## Required tasks
A: Reproduce the passage of the Writing Excuses transcript that begins at "[Mary] Season 11, Episode" and ends after "not that smart.".
B: Continue the Writing Excuses transcript from the point where it stops.

## Page text
□ □ □
As transcribed by Mike Barker

Key points: Wonder as subplot. Often the first half is exploring amazing, wonderful new things, while the main plot is building for the second half. Mash up waiting for the next wonder with something else. Put awesome things in! Make a list, order them, and write. Beware taking them out of order, kung fu on a train goes before the nuclear explosion, not afterwards. Use set pieces, major scenes. Make your buildup fit. Foreshadowing is important. Sense of wonder, strangeness, newness, and reactions. Make sure the character can be awed — sometimes a naive viewpoint character can help (eh, Watson?). But when Sherlock is surprised, you know it is amazing. Don’t just do set pieces, fill in the corners with amazing candy wrappers, too. Even small moments of wonder can be very useful. Build the progression — something new, something strange and unexpected, and then amazement. Booger-flavored candy? Consider timebombs, plot tokens that foreshadow you’ve got this many coming. Apprentice plot, travelogue, whenever you set up promises of wonders to come and then pay them off, it can be good. Be careful that your subgenre doesn’t take over the story, though. Use little pockets, layers, flourishes of wonder, not a distraction but an accent, just an Easter egg for the reader to enjoy now and then.

[Mary] Season 11, Episode Eight.
[Brandon] This is Writing Excuses, Wonder As Subgenre.
[Mary] 15 minutes long.
[Howard] Because you’re in a hurry.
[Dan] And we’re not that smart.
[Brandon] I’m Brandon.
[Mary] I’m Mary.
[Howard] I’m Howard.
[Dan] And I’m Dan.

[Brandon] We are going to talk about how to use wonder specifically in your books as your genre to draw people going from page to page. Now remember, the idea behind these elemental genres is to give this sort of sense of progression and motion, to have something in your book that is going to draw people through a substory and make them interested and fascinated in it. How do we use wonder in this regard? That’s our question for the podcasters.
[Howard] Well, last week, I raised Ringworld as an example of sense of wonder. If you look at the novel Ringworld, it really is just all sense of wonder. You move from “wow, it’s big, wow, it’s big, wow, it’s big” to “wow, it’s big” to “wow, there’s a great big hole, we can get out of the thing that’s big.” Okay?
□ □ □
## Data extracts
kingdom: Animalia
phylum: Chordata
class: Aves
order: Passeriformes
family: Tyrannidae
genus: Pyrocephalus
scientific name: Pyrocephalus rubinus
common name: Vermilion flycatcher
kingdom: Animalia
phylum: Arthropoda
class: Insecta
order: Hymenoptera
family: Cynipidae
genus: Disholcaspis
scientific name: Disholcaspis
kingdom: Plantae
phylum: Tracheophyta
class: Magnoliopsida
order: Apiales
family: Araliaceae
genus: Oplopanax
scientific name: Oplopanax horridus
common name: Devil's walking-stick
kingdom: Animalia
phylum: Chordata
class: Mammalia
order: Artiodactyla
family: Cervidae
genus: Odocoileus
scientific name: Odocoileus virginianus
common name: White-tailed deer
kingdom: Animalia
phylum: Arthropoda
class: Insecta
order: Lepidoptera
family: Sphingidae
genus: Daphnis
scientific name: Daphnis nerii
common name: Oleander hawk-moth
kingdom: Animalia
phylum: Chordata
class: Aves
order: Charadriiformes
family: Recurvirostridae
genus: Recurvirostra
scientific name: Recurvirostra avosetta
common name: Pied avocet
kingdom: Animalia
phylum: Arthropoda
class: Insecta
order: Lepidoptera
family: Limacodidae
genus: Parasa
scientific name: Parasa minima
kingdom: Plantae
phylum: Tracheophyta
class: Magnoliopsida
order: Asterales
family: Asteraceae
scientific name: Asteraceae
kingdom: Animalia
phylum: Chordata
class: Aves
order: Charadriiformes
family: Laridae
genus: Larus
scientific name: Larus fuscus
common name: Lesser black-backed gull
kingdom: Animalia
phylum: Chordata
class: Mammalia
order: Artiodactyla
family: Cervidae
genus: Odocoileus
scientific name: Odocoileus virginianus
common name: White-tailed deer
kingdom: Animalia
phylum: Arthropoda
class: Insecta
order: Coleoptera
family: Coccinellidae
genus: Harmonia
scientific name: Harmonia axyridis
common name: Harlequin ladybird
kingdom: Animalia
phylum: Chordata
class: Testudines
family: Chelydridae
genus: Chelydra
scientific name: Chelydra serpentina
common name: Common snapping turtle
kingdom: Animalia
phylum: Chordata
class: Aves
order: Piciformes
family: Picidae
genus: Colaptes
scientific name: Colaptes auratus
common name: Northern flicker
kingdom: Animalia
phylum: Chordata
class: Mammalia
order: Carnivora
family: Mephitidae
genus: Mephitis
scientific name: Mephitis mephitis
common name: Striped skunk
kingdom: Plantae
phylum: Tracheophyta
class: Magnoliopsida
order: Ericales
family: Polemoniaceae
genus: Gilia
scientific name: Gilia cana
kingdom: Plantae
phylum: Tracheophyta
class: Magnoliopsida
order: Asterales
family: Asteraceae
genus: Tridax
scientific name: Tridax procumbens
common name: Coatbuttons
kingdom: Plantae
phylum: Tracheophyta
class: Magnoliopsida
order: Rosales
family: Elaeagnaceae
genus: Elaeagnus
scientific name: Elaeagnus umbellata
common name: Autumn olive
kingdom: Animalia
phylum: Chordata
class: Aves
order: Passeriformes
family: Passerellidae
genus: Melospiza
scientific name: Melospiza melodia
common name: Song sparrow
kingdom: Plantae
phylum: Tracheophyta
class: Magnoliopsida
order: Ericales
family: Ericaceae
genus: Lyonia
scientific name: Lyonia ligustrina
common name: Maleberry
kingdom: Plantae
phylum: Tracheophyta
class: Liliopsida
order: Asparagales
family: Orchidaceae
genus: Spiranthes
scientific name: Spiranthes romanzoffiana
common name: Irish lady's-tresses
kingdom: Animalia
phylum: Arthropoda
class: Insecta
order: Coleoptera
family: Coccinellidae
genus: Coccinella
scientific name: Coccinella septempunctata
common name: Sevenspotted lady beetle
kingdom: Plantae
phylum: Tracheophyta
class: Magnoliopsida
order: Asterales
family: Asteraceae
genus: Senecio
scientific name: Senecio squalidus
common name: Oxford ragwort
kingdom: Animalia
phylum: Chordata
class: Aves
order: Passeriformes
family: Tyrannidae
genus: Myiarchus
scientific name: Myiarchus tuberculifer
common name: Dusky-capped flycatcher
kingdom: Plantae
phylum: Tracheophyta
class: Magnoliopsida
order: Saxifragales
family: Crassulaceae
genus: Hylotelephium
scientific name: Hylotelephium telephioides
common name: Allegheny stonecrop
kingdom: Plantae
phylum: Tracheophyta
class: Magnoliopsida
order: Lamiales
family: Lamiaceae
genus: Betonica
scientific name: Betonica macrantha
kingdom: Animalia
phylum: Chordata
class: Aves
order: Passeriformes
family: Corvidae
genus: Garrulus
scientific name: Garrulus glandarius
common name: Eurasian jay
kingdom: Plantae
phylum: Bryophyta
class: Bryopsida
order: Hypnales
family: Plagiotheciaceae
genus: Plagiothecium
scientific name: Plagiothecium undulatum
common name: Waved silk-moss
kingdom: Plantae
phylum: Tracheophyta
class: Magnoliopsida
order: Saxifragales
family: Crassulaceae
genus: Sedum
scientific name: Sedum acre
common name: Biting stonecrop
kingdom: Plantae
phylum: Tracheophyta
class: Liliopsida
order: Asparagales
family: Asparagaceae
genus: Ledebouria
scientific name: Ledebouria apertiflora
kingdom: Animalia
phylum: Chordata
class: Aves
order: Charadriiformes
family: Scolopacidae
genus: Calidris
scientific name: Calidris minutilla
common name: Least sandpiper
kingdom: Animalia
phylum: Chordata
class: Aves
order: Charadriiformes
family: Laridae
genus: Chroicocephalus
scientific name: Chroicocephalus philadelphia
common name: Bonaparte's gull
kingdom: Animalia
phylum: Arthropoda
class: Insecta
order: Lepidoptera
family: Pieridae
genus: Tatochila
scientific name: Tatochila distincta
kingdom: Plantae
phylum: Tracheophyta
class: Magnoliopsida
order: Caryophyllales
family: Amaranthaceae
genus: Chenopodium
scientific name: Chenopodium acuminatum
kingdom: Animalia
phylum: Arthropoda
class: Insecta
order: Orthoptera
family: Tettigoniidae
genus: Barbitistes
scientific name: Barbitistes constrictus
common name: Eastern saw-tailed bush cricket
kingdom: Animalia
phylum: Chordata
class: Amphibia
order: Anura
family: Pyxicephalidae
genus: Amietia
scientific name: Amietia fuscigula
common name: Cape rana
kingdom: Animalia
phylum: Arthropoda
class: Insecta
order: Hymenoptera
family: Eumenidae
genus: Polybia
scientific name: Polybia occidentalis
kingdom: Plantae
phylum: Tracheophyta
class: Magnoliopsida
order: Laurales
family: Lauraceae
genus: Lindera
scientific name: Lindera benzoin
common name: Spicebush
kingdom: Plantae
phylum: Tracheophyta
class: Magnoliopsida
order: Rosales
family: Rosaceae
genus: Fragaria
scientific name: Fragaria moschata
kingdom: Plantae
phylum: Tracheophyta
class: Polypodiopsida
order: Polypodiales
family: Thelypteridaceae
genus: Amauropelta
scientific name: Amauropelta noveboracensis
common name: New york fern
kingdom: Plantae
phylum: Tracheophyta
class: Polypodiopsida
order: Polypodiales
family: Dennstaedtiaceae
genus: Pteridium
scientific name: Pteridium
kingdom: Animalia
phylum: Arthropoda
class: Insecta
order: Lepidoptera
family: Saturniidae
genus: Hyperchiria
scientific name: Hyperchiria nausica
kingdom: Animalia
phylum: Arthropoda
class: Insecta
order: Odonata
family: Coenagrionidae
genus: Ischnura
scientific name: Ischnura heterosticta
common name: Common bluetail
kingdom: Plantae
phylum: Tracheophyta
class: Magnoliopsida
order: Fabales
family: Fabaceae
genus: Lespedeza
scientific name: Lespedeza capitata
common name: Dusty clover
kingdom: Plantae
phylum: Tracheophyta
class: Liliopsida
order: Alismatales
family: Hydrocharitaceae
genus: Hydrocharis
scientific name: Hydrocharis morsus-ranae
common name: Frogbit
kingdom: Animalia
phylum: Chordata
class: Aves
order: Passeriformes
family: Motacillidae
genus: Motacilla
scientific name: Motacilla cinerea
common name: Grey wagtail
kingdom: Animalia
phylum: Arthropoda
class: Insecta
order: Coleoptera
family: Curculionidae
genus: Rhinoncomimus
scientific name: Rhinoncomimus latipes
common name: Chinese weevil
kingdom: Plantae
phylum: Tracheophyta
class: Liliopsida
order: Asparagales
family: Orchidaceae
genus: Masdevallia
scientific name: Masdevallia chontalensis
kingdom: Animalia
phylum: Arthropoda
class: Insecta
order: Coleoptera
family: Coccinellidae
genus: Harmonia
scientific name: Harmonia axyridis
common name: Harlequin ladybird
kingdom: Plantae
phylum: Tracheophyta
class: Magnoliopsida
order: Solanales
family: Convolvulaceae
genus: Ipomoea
□ □ □
## Answers by item
A:
[Mary] Season 11, Episode Eight.
[Brandon] This is Writing Excuses, Wonder As Subgenre.
[Mary] 15 minutes long.
[Howard] Because you’re in a hurry.
[Dan] And we’re not that smart.

B:
[Brandon] It’s a great book for this.
[Howard] Oh, yes. It’s wonderful for that. And the… Sorry, that was the wrong word, but it was the right word. The point of this episode is how do you write a story where those things are not what’s driving the story forward? Those are the things that are happening to one of the characters, or to the villain, or…
[Dan] Well, so this is… What you’re describing is pretty much the story structure of the first Harry Potter novel. The plot revolves around him eventually learning magic and defeating a villain. But the first half of the book is just here’s one amazing thing. Here’s another amazing thing. Just one after another, kind of jaws-on-the-floor kind of stuff. Why do we go to Diagon Alley? Because it’s wonderful and we want to get that sense of exploring this amazing new world.
[Howard] Right. I watched the Harry Potter film… The thing I remember from that film is they’re making me watch Hagrid drag a Christmas tree that he has cut down into the school. Why are we doing this? Because he’s so much larger than the tree is, and I am being allowed to just experience that. Was the movie too long? Yes.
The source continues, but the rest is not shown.